Jia Yao,^a,b Yingcheng Hu,^a,* and Wei Lu^a,b

Keywords: Hybrid board; Coir fiber; Modulus of rupture (MOR); Sound absorption performance

Contact information: a: Key Laboratory of Bio-based Material Science and Technology of Ministry of Education of China, College of Material Science and Engineering, Northeast Forestry University, Harbin, 150040, China; b: College of Mechanical Engineering, Jiamusi University, 154007, Jiamusi, China; *Corresponding author: yingchenghu@163.com

INTRODUCTION

At the present time, due to the lack of timber and petroleum resources, as well as the worsening prospects for human survival in such an environment, there is an increased awareness of both the environment and energy. Making full use of certain characteristics of plant fibers such as protection of the environment, lightness of weight, sound absorption, and insulation ability in order to develop new plant fiber functional composites has become a hot topic. More attention has been paid to the hybrid composites of natural fibers and processed wood debris in the production of wood replacement materials. Coir fiber, like other cellulosic fiber, can experience biological degradation and recycled usage. Coir fiber is used for making a wide variety of floor furnishing materials, yarns, ropes, mats, mattresses, brushes, sacking, caulking boats, rugs, geo-textiles, and insulation panels in traditional industries. However, the production of these traditional coir products reaches approximately 450 thousand tons annually, which is only a small percentage of the total world production of coconut husk (Ayrilmis et al. 2011). Hence, research and development centers are working to find new markets for additional value products containing coir fibers. More and more of coir fibers are being used to produce all kinds of biomass composites. The application fields of these fibers include the automobile industry, the building industry, and the packaging and insulation industries (Geethamma et al. 2005; Monteiro et al. 2005, 2008; Yao et al. 2012). Due to the composition and morphological features of the coir fiber, the potential for improving the mechanical properties of the composite by using coir fiber as the reinforcement is not great, but the application prospects look good as the functional architecture and decoration materials have been researched (Asasutjarit 2007; Savastano 1999; Joseph 2004; Wang and Huang 2009). In these studies, the tensile, flexural, and impact properties of coir composites have been discussed. Also, thermoset and thermoplastic resins have been adopted to ensure the different actual applications of coir composites. But the sound absorption ability of coir hybrid boards has been discussed little up to now.

» Supplied records:
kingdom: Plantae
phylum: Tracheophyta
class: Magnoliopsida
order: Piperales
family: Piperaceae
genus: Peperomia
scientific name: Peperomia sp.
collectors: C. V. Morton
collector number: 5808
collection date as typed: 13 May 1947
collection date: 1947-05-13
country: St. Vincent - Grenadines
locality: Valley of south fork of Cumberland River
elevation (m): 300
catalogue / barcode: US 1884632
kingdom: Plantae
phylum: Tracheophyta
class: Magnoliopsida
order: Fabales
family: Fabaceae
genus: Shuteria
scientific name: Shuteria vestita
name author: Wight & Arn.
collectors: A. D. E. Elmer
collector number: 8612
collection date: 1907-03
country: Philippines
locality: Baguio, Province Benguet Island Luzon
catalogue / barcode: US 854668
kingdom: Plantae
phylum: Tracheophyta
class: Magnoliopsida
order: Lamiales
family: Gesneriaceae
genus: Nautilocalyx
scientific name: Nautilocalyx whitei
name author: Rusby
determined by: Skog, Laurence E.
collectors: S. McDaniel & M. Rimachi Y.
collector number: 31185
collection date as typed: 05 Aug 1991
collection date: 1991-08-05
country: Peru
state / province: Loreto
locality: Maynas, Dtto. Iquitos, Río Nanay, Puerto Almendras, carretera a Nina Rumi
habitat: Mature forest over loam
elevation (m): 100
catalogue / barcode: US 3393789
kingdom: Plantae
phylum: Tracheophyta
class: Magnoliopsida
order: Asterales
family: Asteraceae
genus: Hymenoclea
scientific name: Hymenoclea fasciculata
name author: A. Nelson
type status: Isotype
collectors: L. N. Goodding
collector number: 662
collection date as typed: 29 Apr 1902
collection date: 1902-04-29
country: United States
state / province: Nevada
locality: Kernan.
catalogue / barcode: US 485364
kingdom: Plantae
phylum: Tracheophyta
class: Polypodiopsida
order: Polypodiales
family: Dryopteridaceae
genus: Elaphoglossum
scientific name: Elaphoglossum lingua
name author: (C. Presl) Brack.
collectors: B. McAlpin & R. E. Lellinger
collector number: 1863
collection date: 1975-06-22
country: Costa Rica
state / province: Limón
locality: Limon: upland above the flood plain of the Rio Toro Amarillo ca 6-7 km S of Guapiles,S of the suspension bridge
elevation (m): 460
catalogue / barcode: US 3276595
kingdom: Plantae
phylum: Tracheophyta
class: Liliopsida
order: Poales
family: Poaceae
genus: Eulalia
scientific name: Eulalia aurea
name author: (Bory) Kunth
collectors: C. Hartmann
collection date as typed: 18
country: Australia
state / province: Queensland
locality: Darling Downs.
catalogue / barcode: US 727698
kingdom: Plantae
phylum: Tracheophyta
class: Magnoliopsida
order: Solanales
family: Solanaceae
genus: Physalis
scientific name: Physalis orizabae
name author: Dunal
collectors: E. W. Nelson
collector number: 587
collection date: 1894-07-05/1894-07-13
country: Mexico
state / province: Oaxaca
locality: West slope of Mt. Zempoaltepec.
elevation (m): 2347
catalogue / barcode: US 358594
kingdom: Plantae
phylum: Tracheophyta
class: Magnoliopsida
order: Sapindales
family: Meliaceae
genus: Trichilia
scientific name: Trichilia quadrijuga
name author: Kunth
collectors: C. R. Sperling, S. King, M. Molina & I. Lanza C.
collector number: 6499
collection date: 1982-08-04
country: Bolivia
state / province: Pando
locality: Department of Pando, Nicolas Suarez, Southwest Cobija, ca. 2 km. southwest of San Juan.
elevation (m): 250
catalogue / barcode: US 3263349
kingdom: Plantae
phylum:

» Parts of the exercise:
[1] Answer these questions about the coir fiber text.
(a) In what city is Northeast Forestry University, according to the contact information?
(b) About how much traditional coir product is made each year?
(c) Which ability of coir hybrid boards does the text say has been discussed little up to now?
[2] Write the next part of the text on coir fiber, picking up right after its last sentence.

» Answer set:
[1]
(a) Harbin
(b) Approximately 450 thousand tons
(c) Their sound absorption ability

[2]
In this study, coir fiber was added to wood debris to produce hybrid boards. The effects of the use of different forms of coir fiber were emphasized, and the two forms of coir fiber used were non-woven needle mat and the random distribution. The performance testing confirmed that the improvements in the strength and sound absorption performances were influenced by the addition of the coir fiber. The internal bonding strength (IB), the modulus of rupture (MOR), and analysis of the stress-displacement curve were carried out. The internal porosity of the coir fiber was estimated, and the structural characteristics of coir fiber were found suitable to produce the sound-absorbing material. The better sound absorption performance of the hybrid boards was evidenced by the sound-absorption performance test, which used the impedance tube method. The hybrid composites obtained in the study, which have sufficient strength and good sound-absorption characteristic, can be used as inner wall materials.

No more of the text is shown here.